### Instruction
Word for word, retype the first line of the records and every following line through the one containing "京町・大師・川崎大師駅周辺で水漏れ・つまり・給湯器".

### Input data
========
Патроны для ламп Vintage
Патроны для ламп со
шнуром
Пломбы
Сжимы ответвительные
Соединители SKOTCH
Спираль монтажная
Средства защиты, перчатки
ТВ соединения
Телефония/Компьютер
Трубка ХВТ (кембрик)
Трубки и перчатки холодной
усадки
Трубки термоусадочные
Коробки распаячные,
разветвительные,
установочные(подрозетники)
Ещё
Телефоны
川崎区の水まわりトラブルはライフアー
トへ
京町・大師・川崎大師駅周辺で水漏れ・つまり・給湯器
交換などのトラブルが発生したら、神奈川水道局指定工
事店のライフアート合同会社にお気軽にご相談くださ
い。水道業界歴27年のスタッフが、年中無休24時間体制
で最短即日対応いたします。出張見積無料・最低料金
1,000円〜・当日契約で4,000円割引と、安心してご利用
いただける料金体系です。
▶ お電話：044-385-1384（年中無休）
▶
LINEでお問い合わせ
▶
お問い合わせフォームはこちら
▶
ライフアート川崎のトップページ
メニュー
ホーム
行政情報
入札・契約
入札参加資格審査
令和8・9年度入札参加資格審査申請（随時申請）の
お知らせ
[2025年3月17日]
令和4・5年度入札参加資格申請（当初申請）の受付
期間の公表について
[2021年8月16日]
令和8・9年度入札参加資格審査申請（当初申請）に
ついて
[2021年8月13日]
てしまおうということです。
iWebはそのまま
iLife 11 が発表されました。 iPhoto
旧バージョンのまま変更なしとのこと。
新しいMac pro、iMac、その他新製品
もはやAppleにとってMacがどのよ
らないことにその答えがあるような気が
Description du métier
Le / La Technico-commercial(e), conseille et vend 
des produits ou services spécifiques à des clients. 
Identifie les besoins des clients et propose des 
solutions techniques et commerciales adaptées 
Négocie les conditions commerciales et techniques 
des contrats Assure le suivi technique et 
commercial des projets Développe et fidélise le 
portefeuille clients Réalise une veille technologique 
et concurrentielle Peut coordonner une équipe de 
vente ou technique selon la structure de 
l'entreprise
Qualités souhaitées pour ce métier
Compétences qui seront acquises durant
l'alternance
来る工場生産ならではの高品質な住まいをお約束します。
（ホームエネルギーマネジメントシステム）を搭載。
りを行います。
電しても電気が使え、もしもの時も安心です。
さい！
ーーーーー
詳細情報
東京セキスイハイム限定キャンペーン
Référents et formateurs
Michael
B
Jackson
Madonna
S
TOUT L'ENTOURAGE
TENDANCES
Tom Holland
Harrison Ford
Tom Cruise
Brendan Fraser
========
### Task output
Патроны для ламп Vintage
Патроны для ламп со
шнуром
Пломбы
Сжимы ответвительные
Соединители SKOTCH
Спираль монтажная
Средства защиты, перчатки
ТВ соединения
Телефония/Компьютер
Трубка ХВТ (кембрик)
Трубки и перчатки холодной
усадки
Трубки термоусадочные
Коробки распаячные,
разветвительные,
установочные(подрозетники)
Ещё
Телефоны
川崎区の水まわりトラブルはライフアー
トへ
京町・大師・川崎大師駅周辺で水漏れ・つまり・給湯器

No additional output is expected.